Take A MomentWritten by Dennis Sun
Published: 24 November 2009
As the years in one’s life pass by, they seem to speed up. Each new year doesn’t seem to take as long as the last year did to meet the new one. As the years go by, I also find myself thinking more about veterans and what they have given our country, especially those who have given their lives. This week’s story about Howard Woody, founder of Union Telephone and a World War II Veteran, offers a glimpse of those sacrifices. Intending to enlist in the military for a year so he could attend college, Howard didn’t arrive home until five years later.

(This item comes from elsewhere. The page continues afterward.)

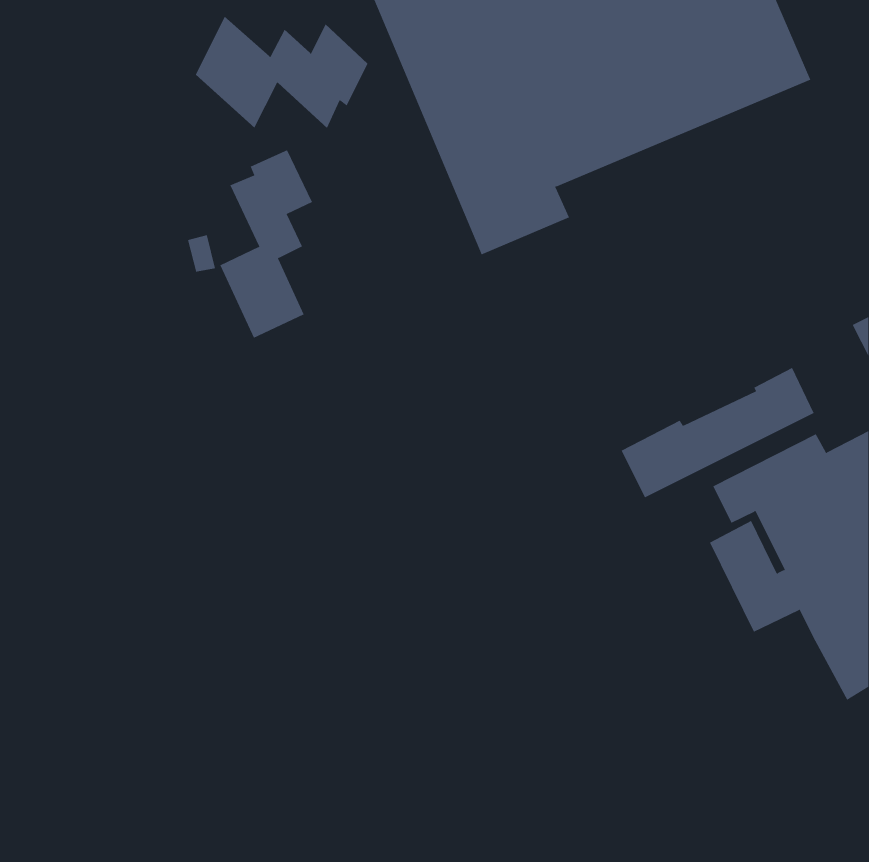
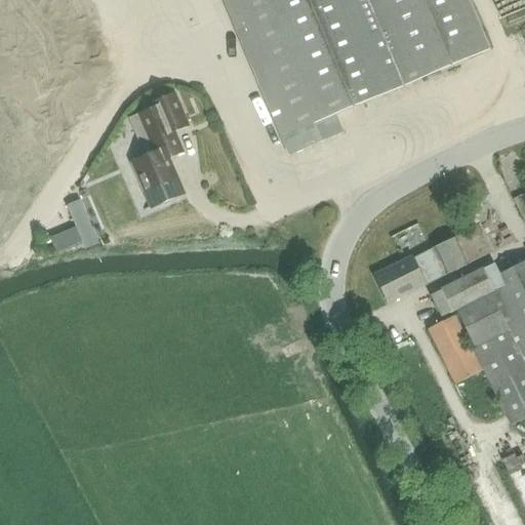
building: [195,16,368,129] -> none
building: none -> [51,197,99,252]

Our current war in the Middle East has been going on so long a lot of people have come to take it for granted. It did hit the news in Wyoming this past summer when some 700 Wyoming National Guard members deployed to Kuwait to support the troops in Afghanistan and Iraq. While we are all glad they are not amidst combat, they are serving their country to the best of their ability and are separated from their families while doing so. While they could be in a more hostile environment, we all know that when it comes to the military you go where you’re told.
In the late ‘60s my number came up and I was drafted. I spent most of my time in southern Germany as a topo surveyor. My brother served in Vietnam as a crew chief on a helicopter where he saw as much action as anyone. He was flying into Cambodia before the United States was allowed to do so. My dad was a fighter pilot in North Africa and Italy in World War II. He experienced plenty.
Regardless of where you served, you did the best you could. That’s an American tradition spanning from the times of George Washington’s winter on Valley Forge to the present-day turmoil in the Middle East. Because of these wars and the men and women in uniform and their families, we have more freedom than any country in the world. We can cast our vote, speak our mind and stand on the street corner holding a sign expressing our feelings, if we so choose. It is also our right not to have to listen to or read the words of those we wish not to hear.
I will say that troops today are more fortunate than those from the past. They have more support at home and better medical treatment, both at home and abroad. The medical treatment, both mental and physical, is the best it ever has been. That isn’t, however, to say it couldn’t be improved upon. The last few years everyone has recognized the mental issues that accompany a return from war. That is good news. It is too bad America didn’t take the mental issues into account when our veterans were returning from the Korean War and Vietnam. Many suffered for lack of treatment.
A wise person once said, “In war, there are no unwounded soldiers.”